European markets look set to build on yesterday's strong gains after US markets had their second best day this year on optimism that politicians on Capitol Hill are close to coming to a temporary agreement to extend the deadline for raising the debt ceiling, without any preconditions by six weeks after President Obama indicated he would consider the proposal.
The President did indicate that he would have to look at the detail of any proposal, and while he would prefer a much longer term extension, given the stakes at play, was prepared to look at the detail of the Republican proposal.
On the positive side of things the fact that the two sides are talking to each other is progress and as we all know jaw-jaw is better than war-war.
While averting an imminent default, any agreement would not re-open the government, or repair the damage being done to the US economy, caused by the current shutdown, which makes yesterday's market rally somewhat irrational, even if it is understandable in the context of the fact that politicians are actually starting to wake up the consequences of their actions, and inching back from the abyss of a potential default.
A look at the opinion polls may have also been rather sobering for the Republicans with a majority of Americans blaming them for the log jam, which may explain the slight softening of their positions.
As we head into day 11 and the weekend, one thing is certain, there is bound to be a lot more twists and turns in this saga over the next few days.
In any case an agreement to extend the deadline also only serves to shift the debate nearer to the Thanksgiving break, which would obviously mean potentially another six weeks of this political nonsense.
With little in the way of economic data being released one can only guess at the damage being done to the US economy, but yesterday's jobless claims did offer a little clue, with a sharp jump to 376k, a six month high.

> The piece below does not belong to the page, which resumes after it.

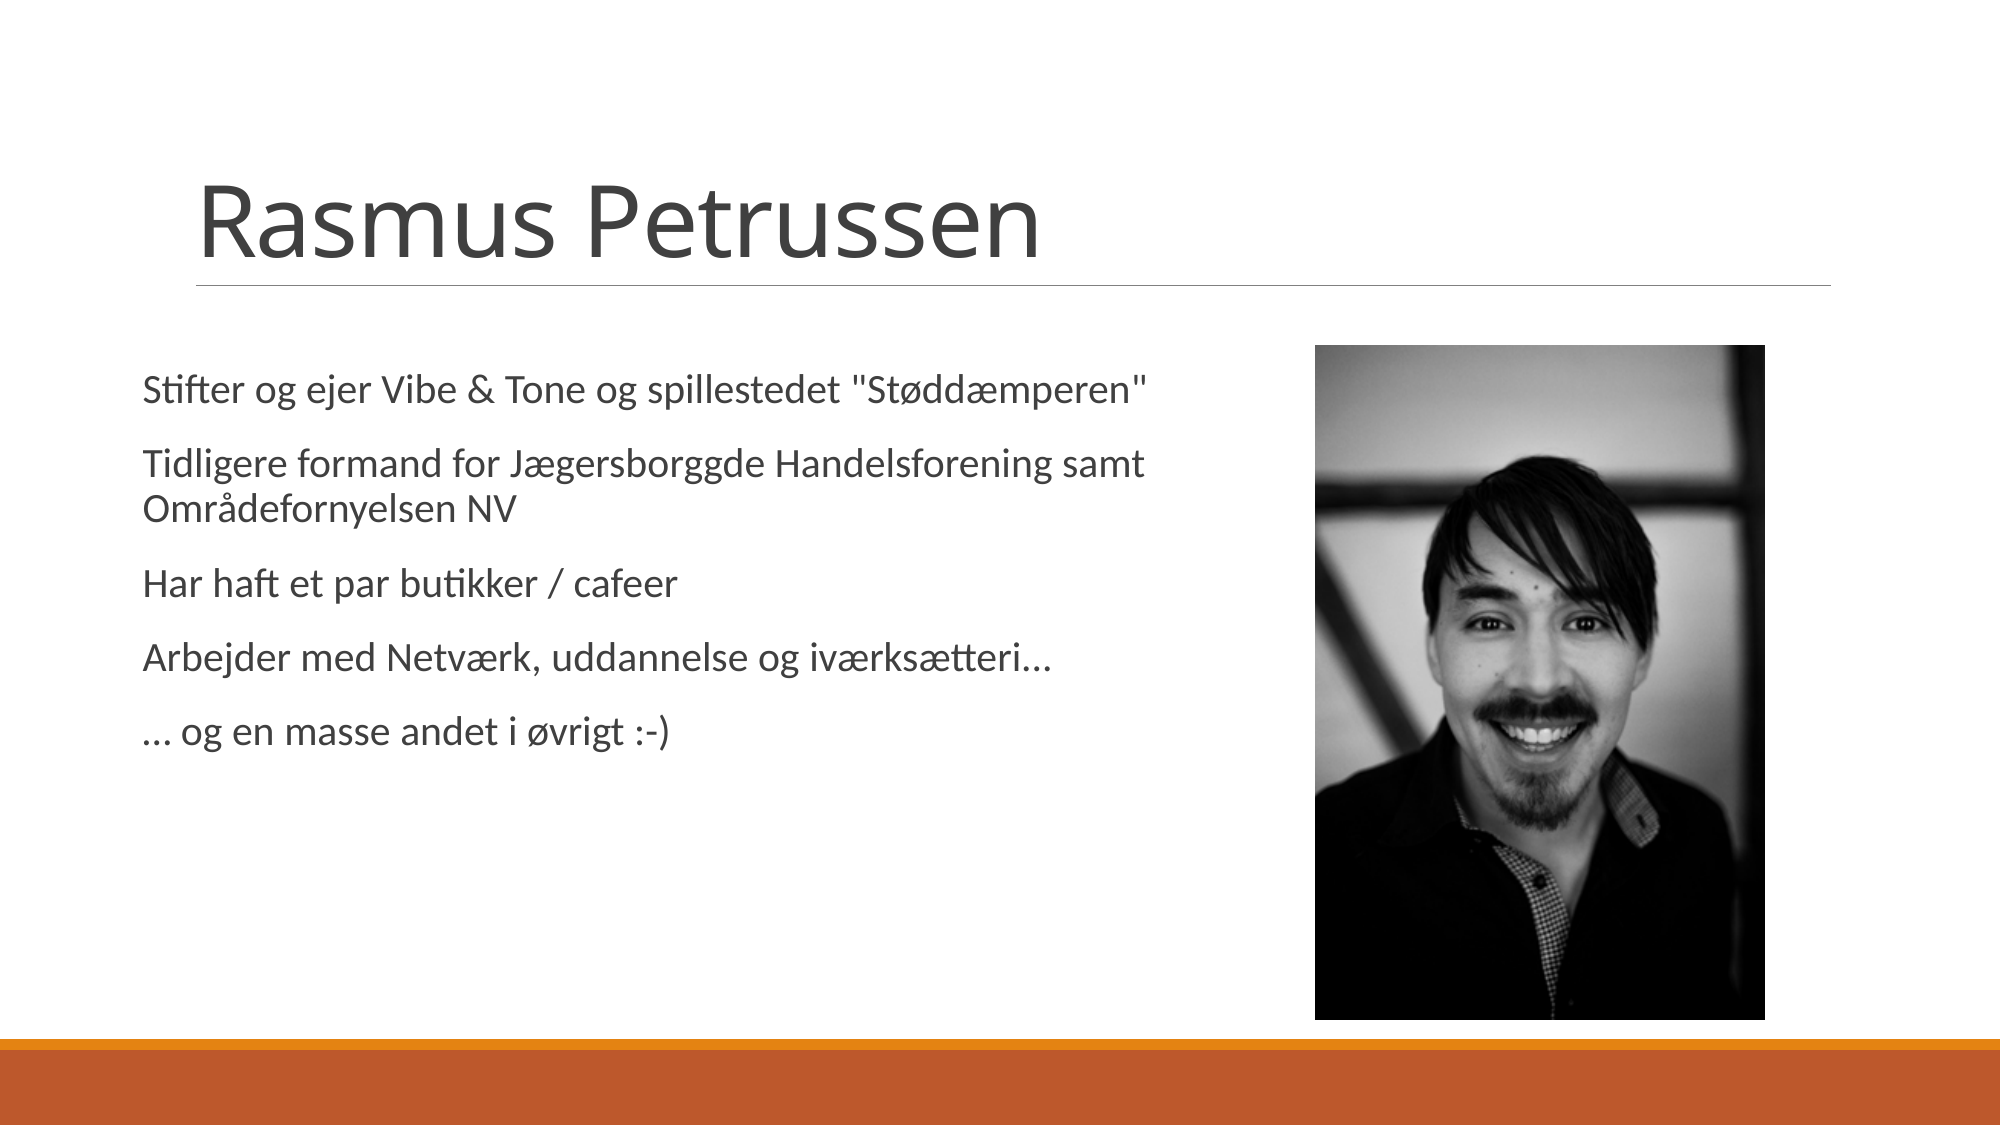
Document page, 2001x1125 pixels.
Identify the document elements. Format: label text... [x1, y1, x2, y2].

list Stifter og ejer Vibe & Tone og spillestedet "Støddæmperen" Tidligere formand for Jægersborggde Handelsforening samt Områdefornyelsen NV Har haft et par butikker / cafeer Arbejder med Netværk, uddannelse og iværksætteri... … og en masse andet i øvrigt :-) [112, 360, 1277, 1021]
picture [1314, 345, 1766, 1020]
title Rasmus Petrussen [180, 47, 1830, 285]
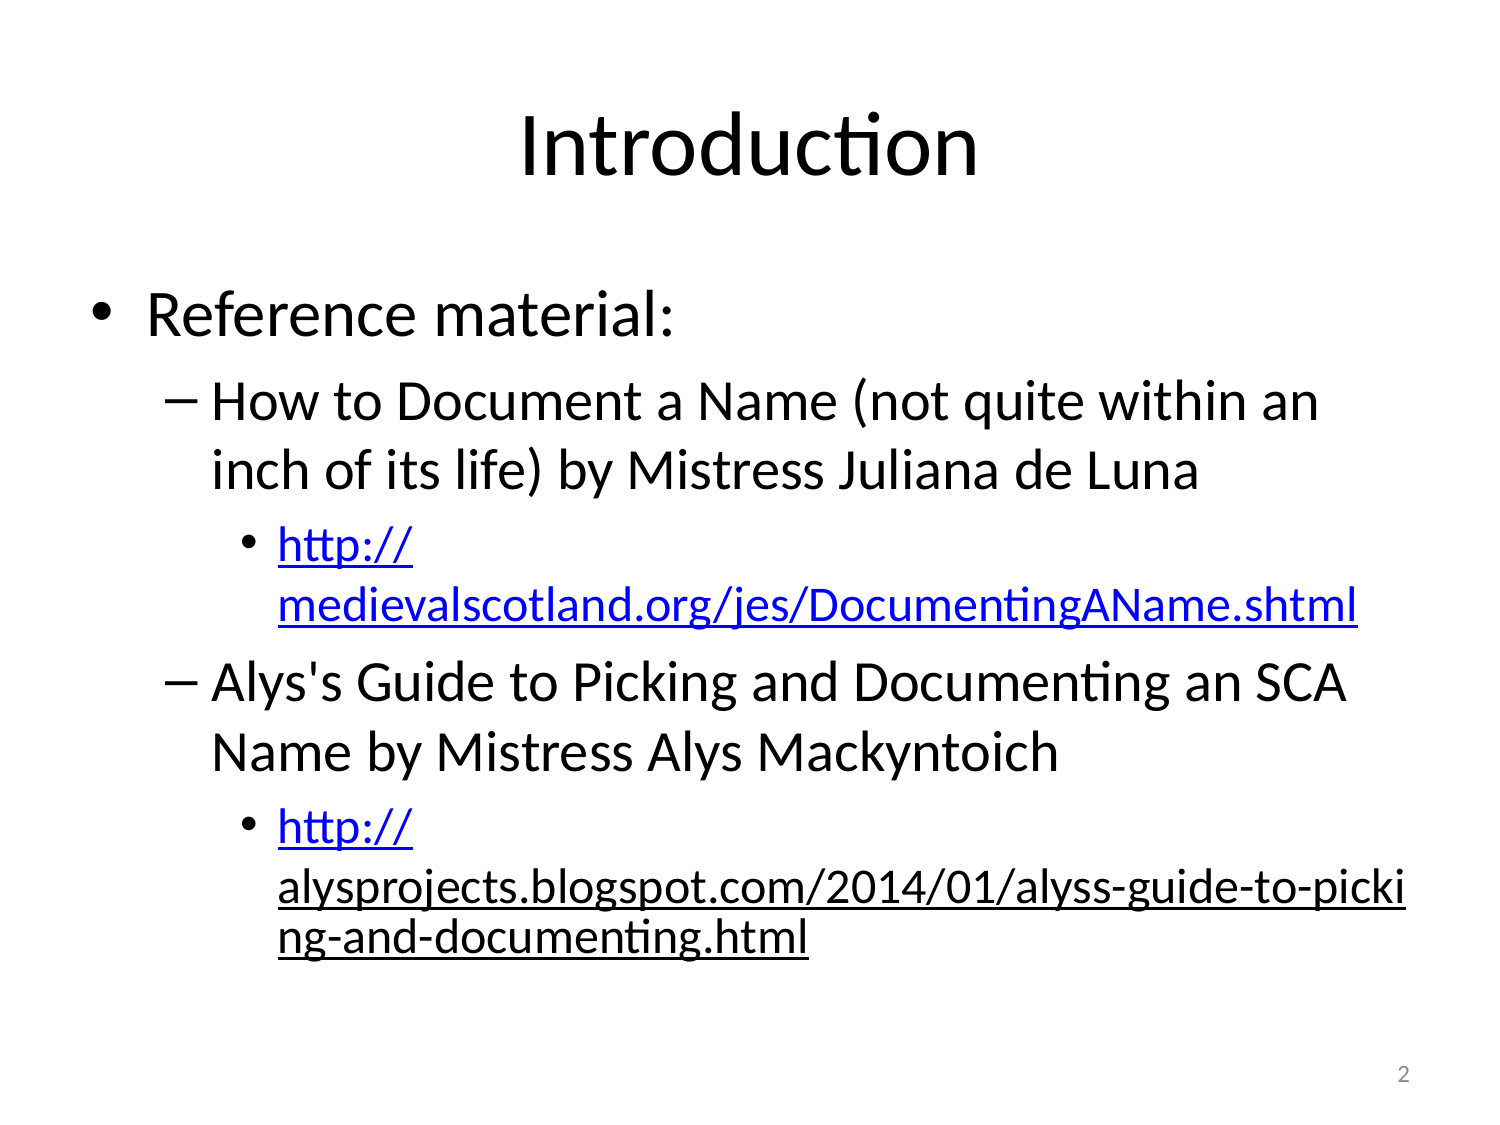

Today's University of Michigan consumer sentiment indicator for October is the only US data which is likely to be released today and we could expect to see a significant dent put in this particular indicator given the current environment. Expectations are for a drop from 77.5 to 77.2, but it wouldn't be too much of a shock to see a larger fall.
The G20 and IMF meetings currently being held in the US are all expected to play second fiddle to the shenanigans going on Washington.
EURUSD - it is taking a while to unfold but we do appear to be slowly heading towards key support at the 1.3450/60 area. Last week's bearish daily candle does appear to be weighing down on the price action. Only above the 1.3710 level would argue for a move towards the 1.4000 level. A break below the 1.3450/60 area which acted as support last week would signal a move towards the 1.3320/30 level.
GBPUSD - the pound continues to hold above the long term trend line support now at 1.5930 from the 1.4815 lows. A break through this three month trend line opens up the potential for further losses towards 1.5700, 38.2% retracement of the 1.4815/1.6260 up move. To stabilise we need to see a move back through 1.6020, to retarget the 1.6100 area.
EURGBP - this week's break above the down trend line resistance at 0.8470 from the 0.8760 highs now targets the 0.8500 area, but it is struggling to overcome it. Just above here we also have the 200 day MA at 0.8521. Given this unexpected break higher the euro needs to hold above 0.8420 to stabilize and signal a move higher. A move back below the 0.8420 area retargets the 0.8280 level.
USDJPY - yesterday's move above trend line resistance at 97.90 from the highs in September at 100.60 appears to have stabilized the US dollar, but we now need to hold above 97.60 to kick on and retarget the 100.00 area. A move back below the 97.60 area retargets the 200 day MA at 96.85.